The goal of this guide is to cover the most common upgrade concerns and issues that would benefit from more explanation and background. The exhaustive list of changes will always be the Terraform Changelog. After reviewing this guide, we recommend reviewing the Changelog to check on specific notes about the resources and providers you use.
Remote State
Remote state has been overhauled to be easier and safer to configure and use. The new changes are backwards compatible with existing remote state and you'll be prompted to migrate to the new remote backend system.

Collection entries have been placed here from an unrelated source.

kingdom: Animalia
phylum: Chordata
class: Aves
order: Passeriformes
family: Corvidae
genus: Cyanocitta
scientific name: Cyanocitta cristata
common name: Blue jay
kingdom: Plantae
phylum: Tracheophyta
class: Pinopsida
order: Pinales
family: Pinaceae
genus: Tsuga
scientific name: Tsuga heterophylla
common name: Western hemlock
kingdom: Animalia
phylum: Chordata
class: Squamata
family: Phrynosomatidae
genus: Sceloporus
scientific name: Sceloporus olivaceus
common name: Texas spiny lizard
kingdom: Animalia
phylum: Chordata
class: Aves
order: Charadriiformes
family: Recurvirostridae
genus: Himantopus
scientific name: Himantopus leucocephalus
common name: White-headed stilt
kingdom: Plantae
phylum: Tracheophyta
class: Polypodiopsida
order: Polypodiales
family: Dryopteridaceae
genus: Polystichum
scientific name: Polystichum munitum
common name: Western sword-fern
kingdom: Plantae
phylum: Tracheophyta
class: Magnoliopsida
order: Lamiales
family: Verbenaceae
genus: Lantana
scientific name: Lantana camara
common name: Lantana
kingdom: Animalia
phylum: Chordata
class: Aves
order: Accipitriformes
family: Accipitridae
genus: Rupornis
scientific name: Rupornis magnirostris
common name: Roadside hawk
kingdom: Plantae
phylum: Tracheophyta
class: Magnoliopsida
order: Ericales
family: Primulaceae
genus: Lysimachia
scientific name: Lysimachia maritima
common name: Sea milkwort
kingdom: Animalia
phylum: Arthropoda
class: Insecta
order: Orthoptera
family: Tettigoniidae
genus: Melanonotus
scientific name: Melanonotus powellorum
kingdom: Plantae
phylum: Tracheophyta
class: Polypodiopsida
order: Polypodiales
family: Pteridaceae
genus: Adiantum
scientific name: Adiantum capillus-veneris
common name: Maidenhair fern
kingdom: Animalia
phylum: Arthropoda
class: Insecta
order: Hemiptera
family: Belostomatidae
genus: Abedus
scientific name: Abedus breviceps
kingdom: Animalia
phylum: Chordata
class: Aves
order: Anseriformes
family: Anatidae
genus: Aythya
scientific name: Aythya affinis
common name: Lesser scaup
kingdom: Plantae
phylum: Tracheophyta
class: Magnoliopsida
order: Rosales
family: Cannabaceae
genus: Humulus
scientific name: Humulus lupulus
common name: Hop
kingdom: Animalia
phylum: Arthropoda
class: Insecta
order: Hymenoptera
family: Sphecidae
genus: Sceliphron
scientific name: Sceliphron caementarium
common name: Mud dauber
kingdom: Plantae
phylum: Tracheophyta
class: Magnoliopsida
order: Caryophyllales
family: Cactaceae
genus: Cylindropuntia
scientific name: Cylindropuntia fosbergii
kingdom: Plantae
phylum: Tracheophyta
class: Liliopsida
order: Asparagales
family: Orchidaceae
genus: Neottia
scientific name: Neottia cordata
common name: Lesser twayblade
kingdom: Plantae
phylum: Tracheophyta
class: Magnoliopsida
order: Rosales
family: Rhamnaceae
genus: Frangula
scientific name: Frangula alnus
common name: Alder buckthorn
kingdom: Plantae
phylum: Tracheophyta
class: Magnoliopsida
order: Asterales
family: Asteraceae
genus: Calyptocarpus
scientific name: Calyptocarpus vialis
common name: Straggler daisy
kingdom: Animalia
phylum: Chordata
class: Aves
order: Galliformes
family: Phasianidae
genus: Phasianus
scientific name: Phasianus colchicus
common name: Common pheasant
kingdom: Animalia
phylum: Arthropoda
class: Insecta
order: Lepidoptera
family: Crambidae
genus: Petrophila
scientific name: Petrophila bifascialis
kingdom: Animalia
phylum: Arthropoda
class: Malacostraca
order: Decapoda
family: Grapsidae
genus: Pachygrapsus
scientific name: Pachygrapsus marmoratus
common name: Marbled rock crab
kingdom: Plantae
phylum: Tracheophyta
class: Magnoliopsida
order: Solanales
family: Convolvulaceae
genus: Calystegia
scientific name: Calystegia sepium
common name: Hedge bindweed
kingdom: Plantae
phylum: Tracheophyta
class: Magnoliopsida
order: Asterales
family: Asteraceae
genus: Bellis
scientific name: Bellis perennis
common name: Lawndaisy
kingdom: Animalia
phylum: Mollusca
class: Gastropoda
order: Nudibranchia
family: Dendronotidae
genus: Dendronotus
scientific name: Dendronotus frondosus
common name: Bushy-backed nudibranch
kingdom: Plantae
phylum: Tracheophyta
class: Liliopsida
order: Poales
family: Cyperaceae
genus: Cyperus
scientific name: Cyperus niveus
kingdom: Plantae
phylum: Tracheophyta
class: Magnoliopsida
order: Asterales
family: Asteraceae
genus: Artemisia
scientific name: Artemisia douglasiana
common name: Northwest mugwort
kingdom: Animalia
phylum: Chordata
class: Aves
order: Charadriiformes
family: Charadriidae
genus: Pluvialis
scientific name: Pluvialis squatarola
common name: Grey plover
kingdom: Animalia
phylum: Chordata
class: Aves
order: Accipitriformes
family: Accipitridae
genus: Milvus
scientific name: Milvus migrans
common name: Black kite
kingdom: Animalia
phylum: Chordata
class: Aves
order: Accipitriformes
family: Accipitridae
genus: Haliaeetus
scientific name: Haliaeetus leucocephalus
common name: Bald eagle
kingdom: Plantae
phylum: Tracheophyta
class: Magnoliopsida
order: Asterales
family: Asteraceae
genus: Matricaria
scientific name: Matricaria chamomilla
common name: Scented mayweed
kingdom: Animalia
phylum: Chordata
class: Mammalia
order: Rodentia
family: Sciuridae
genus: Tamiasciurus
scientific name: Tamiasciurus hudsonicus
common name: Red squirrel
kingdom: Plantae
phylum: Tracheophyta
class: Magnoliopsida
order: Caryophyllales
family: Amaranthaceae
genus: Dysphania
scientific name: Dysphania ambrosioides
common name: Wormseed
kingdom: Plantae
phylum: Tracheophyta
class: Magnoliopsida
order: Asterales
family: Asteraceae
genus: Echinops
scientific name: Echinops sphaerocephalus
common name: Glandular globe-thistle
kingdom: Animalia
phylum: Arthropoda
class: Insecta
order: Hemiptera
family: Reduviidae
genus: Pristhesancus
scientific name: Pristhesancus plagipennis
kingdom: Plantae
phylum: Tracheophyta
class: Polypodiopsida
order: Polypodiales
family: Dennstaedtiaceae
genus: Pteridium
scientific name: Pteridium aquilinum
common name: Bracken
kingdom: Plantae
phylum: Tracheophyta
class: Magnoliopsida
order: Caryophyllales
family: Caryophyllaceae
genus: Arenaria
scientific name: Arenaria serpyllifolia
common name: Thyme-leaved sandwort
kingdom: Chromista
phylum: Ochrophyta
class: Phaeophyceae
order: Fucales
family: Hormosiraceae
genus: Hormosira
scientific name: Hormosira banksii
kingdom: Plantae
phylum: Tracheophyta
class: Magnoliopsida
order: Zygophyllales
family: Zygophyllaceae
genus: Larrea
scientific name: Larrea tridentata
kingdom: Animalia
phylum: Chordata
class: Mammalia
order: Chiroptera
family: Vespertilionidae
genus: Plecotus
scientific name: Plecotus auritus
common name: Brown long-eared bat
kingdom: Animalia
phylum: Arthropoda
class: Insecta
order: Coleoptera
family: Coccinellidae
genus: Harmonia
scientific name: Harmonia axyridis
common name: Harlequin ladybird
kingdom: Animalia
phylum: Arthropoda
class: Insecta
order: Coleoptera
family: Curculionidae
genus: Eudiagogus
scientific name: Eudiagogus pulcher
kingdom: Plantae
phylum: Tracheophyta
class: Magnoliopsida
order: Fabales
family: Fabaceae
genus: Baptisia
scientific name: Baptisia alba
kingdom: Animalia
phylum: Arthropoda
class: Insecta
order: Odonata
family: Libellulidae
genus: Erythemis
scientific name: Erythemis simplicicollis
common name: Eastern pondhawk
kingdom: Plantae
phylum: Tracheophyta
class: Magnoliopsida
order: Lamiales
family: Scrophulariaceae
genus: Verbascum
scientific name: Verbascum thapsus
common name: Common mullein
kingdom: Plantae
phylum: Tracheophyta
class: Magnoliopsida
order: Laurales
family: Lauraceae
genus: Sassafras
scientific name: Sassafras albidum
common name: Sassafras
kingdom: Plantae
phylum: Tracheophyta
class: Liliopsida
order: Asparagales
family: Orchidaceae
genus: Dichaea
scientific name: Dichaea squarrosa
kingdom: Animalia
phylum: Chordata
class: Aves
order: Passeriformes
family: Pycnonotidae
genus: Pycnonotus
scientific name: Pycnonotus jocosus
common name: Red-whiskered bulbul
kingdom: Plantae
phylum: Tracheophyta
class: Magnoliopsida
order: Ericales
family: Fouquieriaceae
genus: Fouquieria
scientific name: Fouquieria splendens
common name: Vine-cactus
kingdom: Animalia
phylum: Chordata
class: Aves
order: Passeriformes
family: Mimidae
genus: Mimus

For extra safety when upgrading, you may backup your existing remote state
by running terraform remote pull
with 0.8.x and saving your
.terraform/terraform.tfstate
file somewhere safe. You must do this prior
to upgrading to Terraform 0.9.
The only non-backwards compatible change is in the CLI: the existing
terraform remote config
command is now gone. Remote state is now configured
via the "backend" section within the Terraform configuration itself.
Example configuring a Consul remote backend:
terraform {
backend "consul" {
address = "demo.consul.io"
datacenter = "nyc3"
path = "tfdemo"
}
}
Action: Run terraform init
to migrate your existing remote state.
Update any scripts or guides that may have used terraform remote config
to use the new file-based configuration.
State Locking
Terraform 0.9 now will acquire a lock for your state if your backend supports it. This change is backwards compatible, but may require enhanced permissions for the authentication used with your backend.
Backends that support locking as of the 0.9.0 release are: local files, Amazon S3, HashiCorp Consul, and Terraform Enterprise (atlas). If you don't use these backends, you can ignore this section.
Specific notes for each affected backend:
-
Amazon S3: DynamoDB is used for locking. The AWS access keys must have access to Dynamo. You may disable locking by specifying
lock = false
in your backend configuration. -
HashiCorp Consul: Sessions are used for locking. If an auth token is used it must have permissions to create and destroy sessions. You may disable locking by specifying
lock = false
in your backend configuration.
Action: Update your credentials or configuration if necessary.